Duas decisões diferentes do Tribunal de Justiça de São Paulo criaram um clima incerteza entre os servidores que ingressaram no serviço público antes de outubro de 1983, ao decidir de forma distinta casos iguais envolvendo a busca pelo direito de participar do Regime Próprio de Previdência dos Servidores Públicos, administrado pela São Paulo Previdência (SPPrev). Admitidos como celetistas antes das mudanças decorrentes da promulgação da Constituição de 1988, dois engenheiros lotados na administração estadual pediam que fossem aposentados como estatutários, recebendo a aposentadoria integral.

Ambos possuem histórias praticamente iguais em relação à atuação em uma autarquia paulista e, no mesmo dia, em 2012, contrataram o escritório Rodrigues e Pereira Advogados para conseguir o direito na Justiça. Ambos foram defendidos por Maria Lucia Dutra Rodrigues Pereira, que utilizou a mesma documentação para o caso, citando 16 itens iguais na petição inicial, uma vez que a situação dos dois engenheiros era a mesma.

O resultado, porém, foi diferente para os dois: Simão Jatene teve sucesso em primeira e segunda instâncias, com o voto favorável do desembargador Guerrieri Rezende, da 7ª Câmara de Direito Público do TJ-SP. Já José Eduardo Santana Leite teve seu pleito rejeitado tanto na primeira como na segunda instâncias, sendo que na última foi adotado o voto do desembargador Edson Ferreira, da 12ª Câmara de Direito Público do TJ-SP. Com o resultado diferente do julgamento, Jatene receberá a aposentadoria integral da SPPrev, enquanto Santana Leite terá a aposentadoria pelo INSS.

A questão gira em torno do  artigo 19 do Ato das Disposições Constitucionais Transitórias, cujo texto é o seguinte: "Os servidores públicos civis da União, dos estados, do Distrito Federal e dos municípios, da administração direta, autárquica e das fundações públicas, em exercício na data da promulgação da Constituição, há pelo menos cinco anos continuados, e que não tenham sido admitidos na forma regulada no artigo 37 da Constituição, são considerados estáveis no serviço público.

Lado a lado

Marcello Casal Jr/ABr

Os dois servidores são engenheiros e estão lotados no Departamento de Águas e Energia Elétrica do Estado de São Paulo, mas entraram no serviço público por meio do Departamento de Obras Públicas, no ano de 1982. Naquele ano, estava em vigência a Constituição paulista de 1969, que apresentava opções ao concurso público para a seleção de servidores públicos, citando em seu artigo 92 “concurso público de provas, ou de provas e títulos” como opções. A aprovação de ambos foi confirmada por meio da mesma publicação no Diário Oficial, e ambos progrediram na carreira até o posto de engenheiro nível VI, o mais alto da carreira.

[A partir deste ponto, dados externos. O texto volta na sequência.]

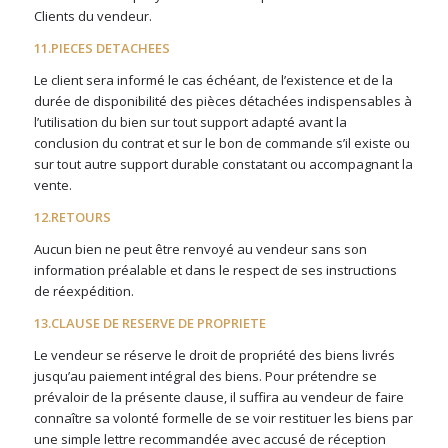
Clients du vendeur.
11.PIECES DETACHEES
Le client sera informé le cas échéant, de l’existence et de la
durée de disponibilité des pièces détachées indispensables à
l’utilisation du bien sur tout support adapté avant la
conclusion du contrat et sur le bon de commande s’il existe ou
sur tout autre support durable constatant ou accompagnant la
vente.
12.RETOURS
Aucun bien ne peut être renvoyé au vendeur sans son
information préalable et dans le respect de ses instructions
de réexpédition.
13.CLAUSE DE RESERVE DE PROPRIETE
Le vendeur se réserve le droit de propriété des biens livrés
jusqu’au paiement intégral des biens. Pour prétendre se
prévaloir de la présente clause, il suffira au vendeur de faire
connaître sa volonté formelle de se voir restituer les biens par
une simple lettre recommandée avec accusé de réception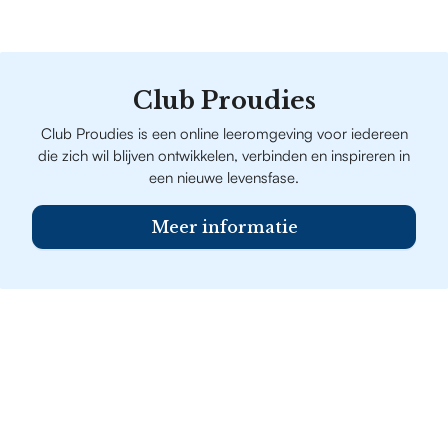
Club Proudies
Club Proudies is een online leeromgeving voor iedereen
die zich wil blijven ontwikkelen, verbinden en inspireren in
een nieuwe levensfase.
Meer informatie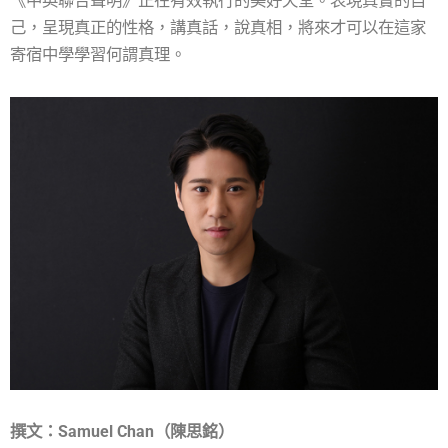
《中英聯合聲明》正在有效執行的美好天堂。表現真實的自
己，呈現真正的性格，講真話，說真相，將來才可以在這家
寄宿中學學習何謂真理。
撰文：Samuel Chan（陳思銘）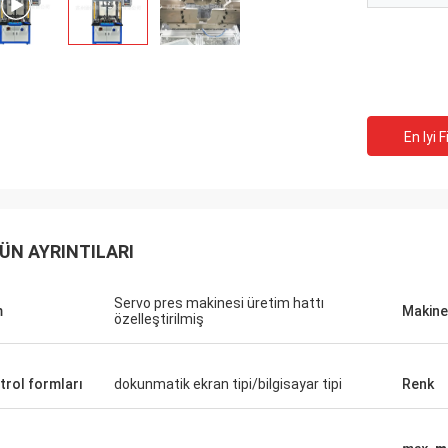
En Iyi F
ÜN AYRINTILARI
Servo pres makinesi üretim hattı
m
Makine
özelleştirilmiş
trol formları
dokunmatik ekran tipi/bilgisayar tipi
Renk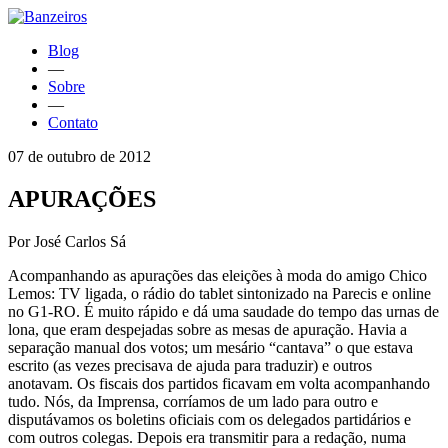
Blog
—
Sobre
—
Contato
07 de outubro de 2012
APURAÇÕES
Por José Carlos Sá
Acompanhando as apurações das eleições à moda do amigo Chico
Lemos: TV ligada, o rádio do tablet sintonizado na Parecis e online
no G1-RO. É muito rápido e dá uma saudade do tempo das urnas de
lona, que eram despejadas sobre as mesas de apuração. Havia a
separação manual dos votos; um mesário “cantava” o que estava
escrito (as vezes precisava de ajuda para traduzir) e outros
anotavam. Os fiscais dos partidos ficavam em volta acompanhando
tudo. Nós, da Imprensa, corríamos de um lado para outro e
disputávamos os boletins oficiais com os delegados partidários e
com outros colegas. Depois era transmitir para a redação, numa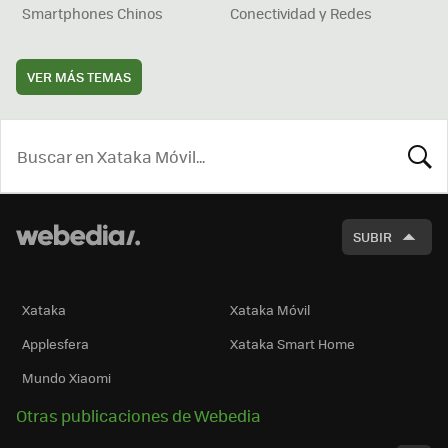
Smartphones Chinos
Conectividad y Redes
VER MÁS TEMAS
BUSCA
SUBIR
Xataka
Xataka Móvil
Applesfera
Xataka Smart Home
Mundo Xiaomi
Otras publicaciones de Webedia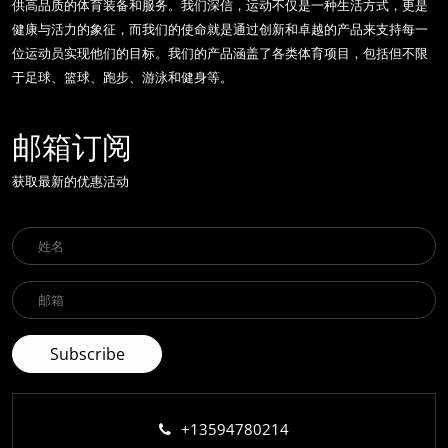
供高品质的体育装备和服务。我们深信，运动不仅是一种生活方式，更是
健康与活力的象征，而我们的使命就是通过创新和卓越的产品来支持每一
位运动员实现他们的目标。我们的产品涵盖了各类体育项目，包括但不限
于足球、篮球、跑步、游泳和健身等。
邮箱订阅
获取最新的优惠活动
+13594780214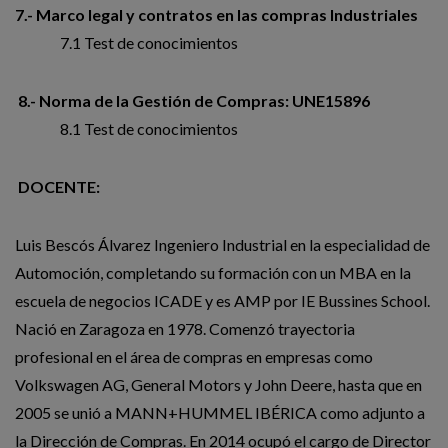
7.- Marco legal y contratos en las compras Industriales
7.1 Test de conocimientos
8.- Norma de la Gestión de Compras: UNE15896
8.1 Test de conocimientos
DOCENTE:
Luis Bescós Álvarez Ingeniero Industrial en la especialidad de
Automoción, comple­tando su formación con un MBA en la
escuela de negocios ICADE y es AMP por IE Bussines School.
Nació en Zaragoza en 1978. Comenzó trayectoria
profesional en el área de compras en em­presas como
Volkswagen AG, General Motors y John Deere, hasta que en
2005 se unió a MANN+HUMMEL IBÉRICA como adjunto a
la Dirección de Compras. En 2014 ocupó el cargo de Director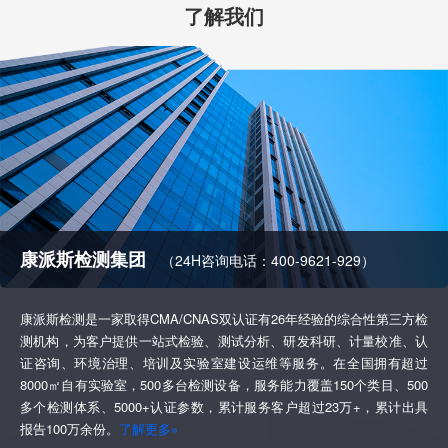
了解我们
康派斯检测集团
（24H咨询电话：400-9621-929）
康派斯检测是一家取得CMA/CNAS双认证有26年经验的综合性第三方检
测机构，为客户提供一站式检验、测试分析、研发科研、计量校准、认
证咨询、环境治理、培训及实验室建设运维等服务。在全国拥有超过
8000㎡自有实验室，500多台检测设备，服务能力覆盖150个类目、500
多个检测体系、5000+认证参数，累计服务客户超过23万+，累计出具
报告100万余份。
了解更多»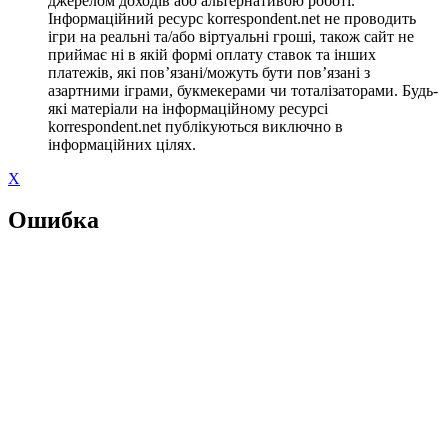
джерелом доходів або альтернативою роботі.
Інформаційний ресурс korrespondent.net не проводить
ігри на реальні та/або віртуальні гроші, також сайт не
приймає ні в якій формі оплату ставок та інших
платежів, які пов’язані/можуть бути пов’язані з
азартними іграми, букмекерами чи тоталізаторами. Будь-
які матеріали на інформаційному ресурсі
korrespondent.net публікуються виключно в
інформаційних цілях.
X
Ошибка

Com o artigo 19 do ADCT garantindo a estabilidade, e levando em conta que participaram dos processos de seleção previstos à época, o que conferiria a efetividade, os celetistas antigos, que entraram no serviço público antes de outubro de 1983, passaram a requerer sua inclusão no Regime Jurídico Único, previsto no artigo 39 da Constituição.  A disposição foi revogada com a entrada em vigor da Emenda Constitucional 19/1998, mas foi restabelecida pelo plenário do Supremo Tribunal Federal durante o julgamento da Ação Direta de Constitucionalidade 2.135, que teve o acórdão publicado em 2008.

Fora da curva
Ao contrário da maioria do Brasil, o estado de São Paulo não adota o Regime Jurídico Único. No entanto, o RJU já foi aplicado para celetistas da Assembleia Legislativa de São Paulo, para servidores da Universidade de Campinas e para 205 mil servidores temporários do estado contratados com base na Lei 500/1974, que regulamentava tal ação. Neste último caso, a inclusão dos servidores no regime foi decidida em 2007, após acordo entre o então governador José Serra e o ministro da Previdência à época, Luiz Marinho.

A SPPrev foi criada por meio da Lei Complementar 1.010/2007. O texto de seu artigo 2º, em que são definidos os segurados, é o seguinte:

São segurados do RPPS e do RPPM do Estado de São Paulo, administrados pela SPPREV:

I – os titulares de cargos efetivos, assim considerados os servidores cujas atribuições, deveres e responsabilidades específicas estejam definidas em estatutos ou normas estatutárias e que tenham sido aprovados por meio de concurso público de provas ou de provas e títulos ou de provas de seleção equivalentes;

II – os membros da Polícia Militar do Estado, assim definidos nos termos do artigo 42 da Constituição Federal.

Parágrafo 1º – Aplicam-se as disposições constantes desta lei aos servidores titulares de cargos vitalícios, efetivos e militares, da Administração direta e indireta, da Assembleia Legislativa, do Tribunal de Contas do Estado e seus Conselheiros, das Universidades, do Poder Judiciário e seus membros, e do Ministério Público e seus membros, da Defensoria Pública e seus membros.

Parágrafo 2º – Por terem sido admitidos para o exercício de função permanente, inclusive de natureza técnica, e nos termos do disposto no inciso I deste artigo, são titulares de cargos efetivos os servidores ativos e inativos que, até a data da publicação desta lei, tenham sido admitidos com fundamento nos incisos I e II do artigo 1º da Lei nº 500, de 13 de novembro de 1974.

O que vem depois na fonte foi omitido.